I do as she says, and see that although the figures themselves are anonymous, names have been printed on the stylized bronze cobblestones beneath their bare feet — names of companies, names of banks, names of individuals: the corporate and private sponsors who paid for the work. Billionaires, businessmen, a disgraced prime minister, a society hostess; others I recognize from newspaper accounts of deals and court cases, corruption charges that were never proved.
‘So ask yourself, who does this artwork want you to remember?’
I step back with a chill. The wind pulls and chafes at the surface of the river; on the far side, the night sky is reflected and intensified in the louring windows of the corporate towers, as though they were mining darkness from the air, storing it within them. ‘Maybe in a hundred years, some artist will make a sculpture of the old women in Athens looking through the garbage for something to eat,’ Ariadne says, resting her cheek against the cold metal shoulder of a peasant. ‘And passers-by will stop their rocketpacks to film it with their magic future phones, and they’ll think how beautiful, how sad.’
‘So you’ve given up on art,’ I say in summary. ‘You’re turning down my offer.’
‘I haven’t given up on anything,’ she says. ‘And you are very kind to make me this offer. But I like working in the café. Making a space where people can come together and feel safe and good, for me it’s not menial work. Even if they’re bankers, maybe if they eat the nice home-cooked food that’s made with love, it can change how they think a little bit. And afterwards I can bring the leftovers to the shelter, and at night-time I can paint my paintings, and if anyone wants to buy them they can, they’re not very expensive. What does it mean to become a famous artist, anyway? That your paintings cost more money, right? That’s all it means, deep down. But why should rich people have all the beauty?’
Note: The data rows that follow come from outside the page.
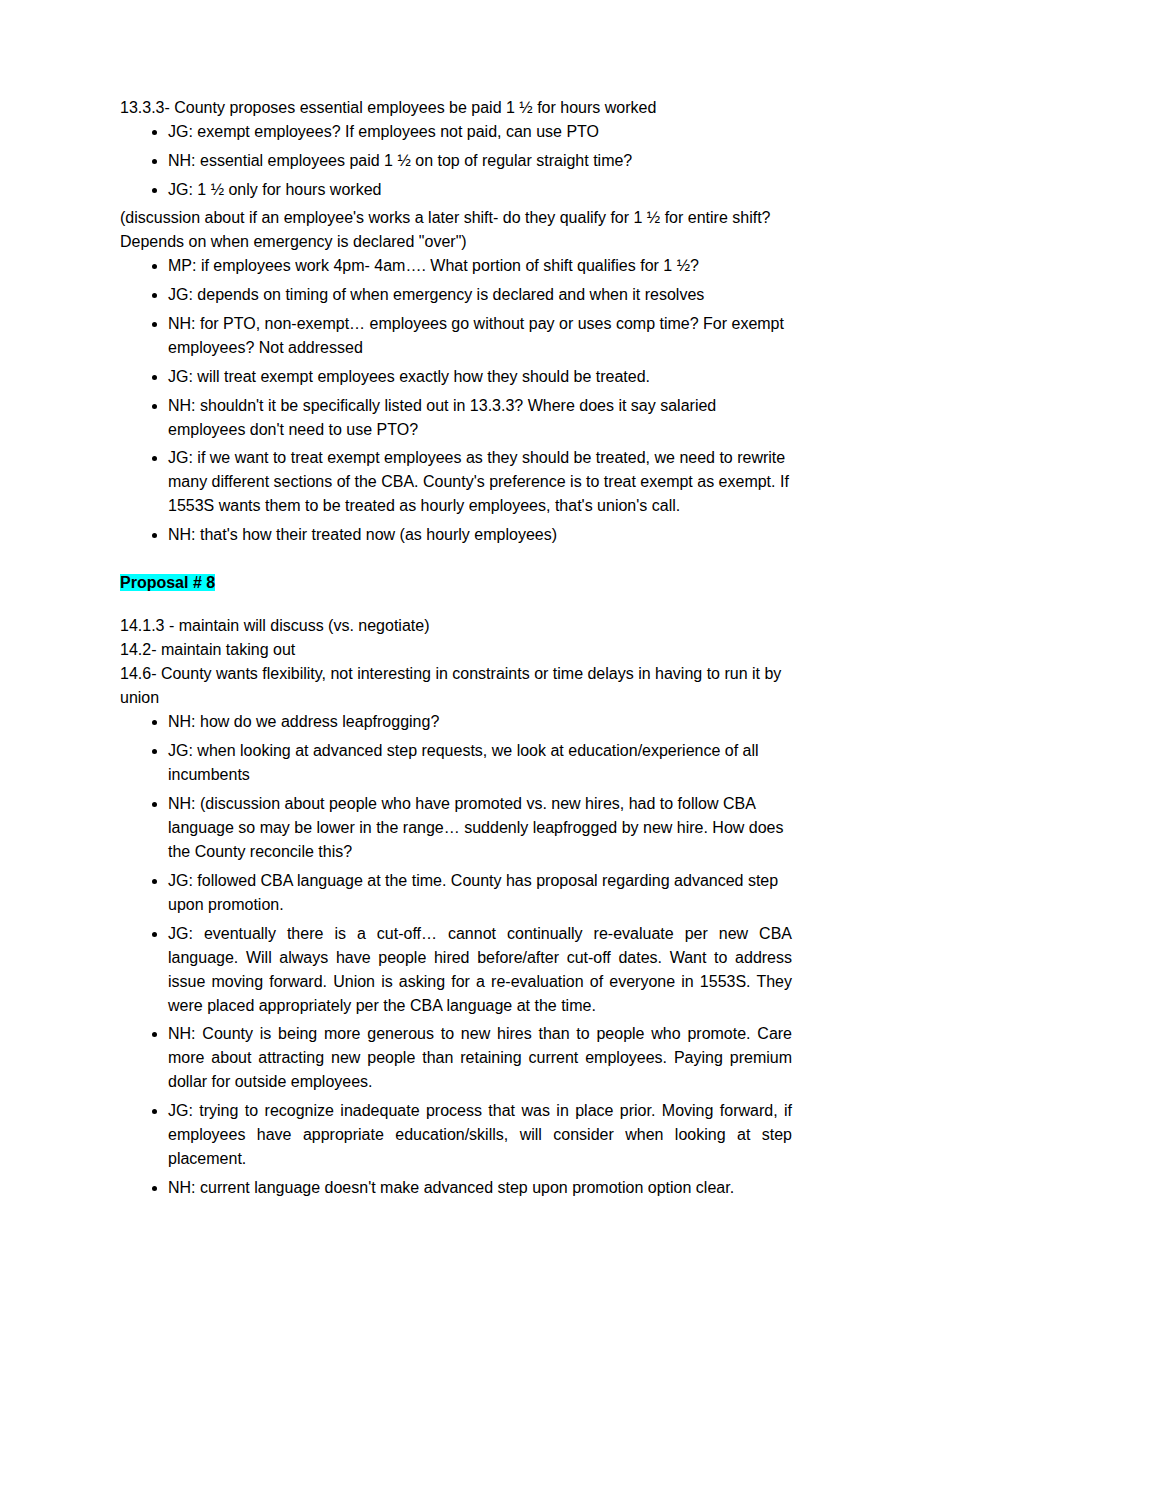13.3.3- County proposes essential employees be paid 1 ½ for hours worked
JG: exempt employees? If employees not paid, can use PTO
NH: essential employees paid 1 ½ on top of regular straight time?
JG: 1 ½ only for hours worked
(discussion about if an employee's works a later shift- do they qualify for 1 ½ for entire shift? Depends on when emergency is declared "over")
MP: if employees work 4pm- 4am…. What portion of shift qualifies for 1 ½?
JG: depends on timing of when emergency is declared and when it resolves
NH: for PTO, non-exempt… employees go without pay or uses comp time? For exempt employees? Not addressed
JG: will treat exempt employees exactly how they should be treated.
NH: shouldn't it be specifically listed out in 13.3.3? Where does it say salaried employees don't need to use PTO?
JG: if we want to treat exempt employees as they should be treated, we need to rewrite many different sections of the CBA. County's preference is to treat exempt as exempt. If 1553S wants them to be treated as hourly employees, that's union's call.
NH: that's how their treated now (as hourly employees)
Proposal # 8
14.1.3 - maintain will discuss (vs. negotiate)
14.2- maintain taking out
14.6- County wants flexibility, not interesting in constraints or time delays in having to run it by union
NH: how do we address leapfrogging?
JG: when looking at advanced step requests, we look at education/experience of all incumbents
NH: (discussion about people who have promoted vs. new hires, had to follow CBA language so may be lower in the range… suddenly leapfrogged by new hire. How does the County reconcile this?
JG: followed CBA language at the time. County has proposal regarding advanced step upon promotion.
JG: eventually there is a cut-off… cannot continually re-evaluate per new CBA language. Will always have people hired before/after cut-off dates. Want to address issue moving forward. Union is asking for a re-evaluation of everyone in 1553S. They were placed appropriately per the CBA language at the time.
NH: County is being more generous to new hires than to people who promote. Care more about attracting new people than retaining current employees. Paying premium dollar for outside employees.
JG: trying to recognize inadequate process that was in place prior. Moving forward, if employees have appropriate education/skills, will consider when looking at step placement.
NH: current language doesn't make advanced step upon promotion option clear.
‘Not all the beauty,’ I qualify, wistfully taking in her dark radiance, the twin lights in her eyes.
She holds my gaze a moment, then looks away. ‘I have made enough escaping. Now I am here, I want to be here.’
‘Though you are going back to Greece,’ I remind her.
‘My father is very sick,’ she says. ‘And everything is so fucked up over there right now that in the hospital there’s no food or medicine, so your family has to bring them for you. If you have a family.’ She hoists her shoulders, as if shrugging off a cold and sodden cloak. ‘Do you go back home often? Are they still in Paris, your parents?’
‘No, they died.’
‘Ah, I’m sorry.’ She has separated herself from the statue and come towards me; she rubs the black cloth of my suit between her finger and thumb. ‘It was recent?’